● **Material for the task**:
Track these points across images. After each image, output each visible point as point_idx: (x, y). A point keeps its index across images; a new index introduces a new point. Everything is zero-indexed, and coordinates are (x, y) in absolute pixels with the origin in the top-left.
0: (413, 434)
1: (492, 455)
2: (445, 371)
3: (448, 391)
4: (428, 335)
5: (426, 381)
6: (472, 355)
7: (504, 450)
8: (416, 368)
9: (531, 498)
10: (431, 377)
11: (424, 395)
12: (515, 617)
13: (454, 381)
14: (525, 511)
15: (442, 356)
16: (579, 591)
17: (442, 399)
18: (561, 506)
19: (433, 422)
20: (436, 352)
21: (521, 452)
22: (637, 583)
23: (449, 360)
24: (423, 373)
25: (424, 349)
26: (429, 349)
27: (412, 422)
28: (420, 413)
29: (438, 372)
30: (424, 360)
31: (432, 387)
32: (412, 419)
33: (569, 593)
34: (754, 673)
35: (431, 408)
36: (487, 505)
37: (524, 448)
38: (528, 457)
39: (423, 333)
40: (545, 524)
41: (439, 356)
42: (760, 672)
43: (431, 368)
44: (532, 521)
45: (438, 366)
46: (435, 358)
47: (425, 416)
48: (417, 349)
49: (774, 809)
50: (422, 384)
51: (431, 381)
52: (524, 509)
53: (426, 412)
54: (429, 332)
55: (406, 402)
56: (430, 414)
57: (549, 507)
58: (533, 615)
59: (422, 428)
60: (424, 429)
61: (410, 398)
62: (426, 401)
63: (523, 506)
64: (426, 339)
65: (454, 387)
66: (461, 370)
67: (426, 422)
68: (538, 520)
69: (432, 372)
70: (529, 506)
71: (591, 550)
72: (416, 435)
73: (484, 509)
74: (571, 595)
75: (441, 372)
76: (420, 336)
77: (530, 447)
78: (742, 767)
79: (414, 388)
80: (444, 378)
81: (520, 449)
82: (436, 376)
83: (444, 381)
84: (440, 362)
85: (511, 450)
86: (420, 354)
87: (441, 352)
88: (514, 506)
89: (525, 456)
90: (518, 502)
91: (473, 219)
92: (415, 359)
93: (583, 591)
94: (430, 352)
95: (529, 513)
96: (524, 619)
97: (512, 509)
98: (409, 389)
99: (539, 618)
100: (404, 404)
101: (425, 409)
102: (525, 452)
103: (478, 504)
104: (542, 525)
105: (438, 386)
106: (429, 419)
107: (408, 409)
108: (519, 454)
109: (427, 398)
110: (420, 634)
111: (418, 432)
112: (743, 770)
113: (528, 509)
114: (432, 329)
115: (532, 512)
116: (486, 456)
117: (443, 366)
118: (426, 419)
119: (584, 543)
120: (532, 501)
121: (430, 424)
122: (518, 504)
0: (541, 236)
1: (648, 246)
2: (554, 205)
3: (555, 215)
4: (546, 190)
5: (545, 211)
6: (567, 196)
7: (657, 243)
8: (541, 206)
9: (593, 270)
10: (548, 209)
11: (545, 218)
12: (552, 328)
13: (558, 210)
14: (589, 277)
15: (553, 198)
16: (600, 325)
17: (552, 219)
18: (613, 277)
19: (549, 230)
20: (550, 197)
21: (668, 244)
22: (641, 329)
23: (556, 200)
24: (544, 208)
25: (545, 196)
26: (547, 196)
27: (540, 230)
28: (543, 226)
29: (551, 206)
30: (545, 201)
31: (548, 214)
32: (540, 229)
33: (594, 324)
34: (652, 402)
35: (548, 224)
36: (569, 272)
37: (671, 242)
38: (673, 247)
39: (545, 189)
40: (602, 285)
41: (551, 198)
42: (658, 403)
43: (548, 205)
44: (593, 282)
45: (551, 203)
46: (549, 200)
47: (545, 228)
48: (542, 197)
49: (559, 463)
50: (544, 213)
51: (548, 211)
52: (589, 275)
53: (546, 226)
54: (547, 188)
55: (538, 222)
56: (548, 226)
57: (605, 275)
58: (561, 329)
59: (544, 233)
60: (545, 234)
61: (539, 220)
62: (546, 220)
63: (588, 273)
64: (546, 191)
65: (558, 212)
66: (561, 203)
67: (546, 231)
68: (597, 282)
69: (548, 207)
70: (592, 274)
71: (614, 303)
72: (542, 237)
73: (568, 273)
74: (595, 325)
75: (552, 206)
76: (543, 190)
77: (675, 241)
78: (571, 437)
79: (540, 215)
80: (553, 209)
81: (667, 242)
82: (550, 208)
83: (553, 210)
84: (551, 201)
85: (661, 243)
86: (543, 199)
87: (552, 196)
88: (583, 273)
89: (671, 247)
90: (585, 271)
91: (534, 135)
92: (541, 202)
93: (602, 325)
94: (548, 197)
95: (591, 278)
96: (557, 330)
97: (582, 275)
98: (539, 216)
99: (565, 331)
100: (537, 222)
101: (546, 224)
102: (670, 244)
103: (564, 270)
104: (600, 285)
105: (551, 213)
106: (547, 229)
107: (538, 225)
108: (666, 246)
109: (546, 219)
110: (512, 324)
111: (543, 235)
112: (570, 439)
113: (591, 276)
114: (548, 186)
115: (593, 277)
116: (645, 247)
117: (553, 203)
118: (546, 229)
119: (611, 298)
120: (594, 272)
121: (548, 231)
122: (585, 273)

● **About this exercise**: Copy out every line of the records above verbatim, changing nothing.

● **Your solution**:
Track these points across images. After each image, output each visible point as point_idx: (x, y). A point keeps its index across images; a new index introduces a new point. Everything is zero-indexed, and coordinates are (x, y) in absolute pixels with the origin in the top-left.
0: (413, 434)
1: (492, 455)
2: (445, 371)
3: (448, 391)
4: (428, 335)
5: (426, 381)
6: (472, 355)
7: (504, 450)
8: (416, 368)
9: (531, 498)
10: (431, 377)
11: (424, 395)
12: (515, 617)
13: (454, 381)
14: (525, 511)
15: (442, 356)
16: (579, 591)
17: (442, 399)
18: (561, 506)
19: (433, 422)
20: (436, 352)
21: (521, 452)
22: (637, 583)
23: (449, 360)
24: (423, 373)
25: (424, 349)
26: (429, 349)
27: (412, 422)
28: (420, 413)
29: (438, 372)
30: (424, 360)
31: (432, 387)
32: (412, 419)
33: (569, 593)
34: (754, 673)
35: (431, 408)
36: (487, 505)
37: (524, 448)
38: (528, 457)
39: (423, 333)
40: (545, 524)
41: (439, 356)
42: (760, 672)
43: (431, 368)
44: (532, 521)
45: (438, 366)
46: (435, 358)
47: (425, 416)
48: (417, 349)
49: (774, 809)
50: (422, 384)
51: (431, 381)
52: (524, 509)
53: (426, 412)
54: (429, 332)
55: (406, 402)
56: (430, 414)
57: (549, 507)
58: (533, 615)
59: (422, 428)
60: (424, 429)
61: (410, 398)
62: (426, 401)
63: (523, 506)
64: (426, 339)
65: (454, 387)
66: (461, 370)
67: (426, 422)
68: (538, 520)
69: (432, 372)
70: (529, 506)
71: (591, 550)
72: (416, 435)
73: (484, 509)
74: (571, 595)
75: (441, 372)
76: (420, 336)
77: (530, 447)
78: (742, 767)
79: (414, 388)
80: (444, 378)
81: (520, 449)
82: (436, 376)
83: (444, 381)
84: (440, 362)
85: (511, 450)
86: (420, 354)
87: (441, 352)
88: (514, 506)
89: (525, 456)
90: (518, 502)
91: (473, 219)
92: (415, 359)
93: (583, 591)
94: (430, 352)
95: (529, 513)
96: (524, 619)
97: (512, 509)
98: (409, 389)
99: (539, 618)
100: (404, 404)
101: (425, 409)
102: (525, 452)
103: (478, 504)
104: (542, 525)
105: (438, 386)
106: (429, 419)
107: (408, 409)
108: (519, 454)
109: (427, 398)
110: (420, 634)
111: (418, 432)
112: (743, 770)
113: (528, 509)
114: (432, 329)
115: (532, 512)
116: (486, 456)
117: (443, 366)
118: (426, 419)
119: (584, 543)
120: (532, 501)
121: (430, 424)
122: (518, 504)
0: (541, 236)
1: (648, 246)
2: (554, 205)
3: (555, 215)
4: (546, 190)
5: (545, 211)
6: (567, 196)
7: (657, 243)
8: (541, 206)
9: (593, 270)
10: (548, 209)
11: (545, 218)
12: (552, 328)
13: (558, 210)
14: (589, 277)
15: (553, 198)
16: (600, 325)
17: (552, 219)
18: (613, 277)
19: (549, 230)
20: (550, 197)
21: (668, 244)
22: (641, 329)
23: (556, 200)
24: (544, 208)
25: (545, 196)
26: (547, 196)
27: (540, 230)
28: (543, 226)
29: (551, 206)
30: (545, 201)
31: (548, 214)
32: (540, 229)
33: (594, 324)
34: (652, 402)
35: (548, 224)
36: (569, 272)
37: (671, 242)
38: (673, 247)
39: (545, 189)
40: (602, 285)
41: (551, 198)
42: (658, 403)
43: (548, 205)
44: (593, 282)
45: (551, 203)
46: (549, 200)
47: (545, 228)
48: (542, 197)
49: (559, 463)
50: (544, 213)
51: (548, 211)
52: (589, 275)
53: (546, 226)
54: (547, 188)
55: (538, 222)
56: (548, 226)
57: (605, 275)
58: (561, 329)
59: (544, 233)
60: (545, 234)
61: (539, 220)
62: (546, 220)
63: (588, 273)
64: (546, 191)
65: (558, 212)
66: (561, 203)
67: (546, 231)
68: (597, 282)
69: (548, 207)
70: (592, 274)
71: (614, 303)
72: (542, 237)
73: (568, 273)
74: (595, 325)
75: (552, 206)
76: (543, 190)
77: (675, 241)
78: (571, 437)
79: (540, 215)
80: (553, 209)
81: (667, 242)
82: (550, 208)
83: (553, 210)
84: (551, 201)
85: (661, 243)
86: (543, 199)
87: (552, 196)
88: (583, 273)
89: (671, 247)
90: (585, 271)
91: (534, 135)
92: (541, 202)
93: (602, 325)
94: (548, 197)
95: (591, 278)
96: (557, 330)
97: (582, 275)
98: (539, 216)
99: (565, 331)
100: (537, 222)
101: (546, 224)
102: (670, 244)
103: (564, 270)
104: (600, 285)
105: (551, 213)
106: (547, 229)
107: (538, 225)
108: (666, 246)
109: (546, 219)
110: (512, 324)
111: (543, 235)
112: (570, 439)
113: (591, 276)
114: (548, 186)
115: (593, 277)
116: (645, 247)
117: (553, 203)
118: (546, 229)
119: (611, 298)
120: (594, 272)
121: (548, 231)
122: (585, 273)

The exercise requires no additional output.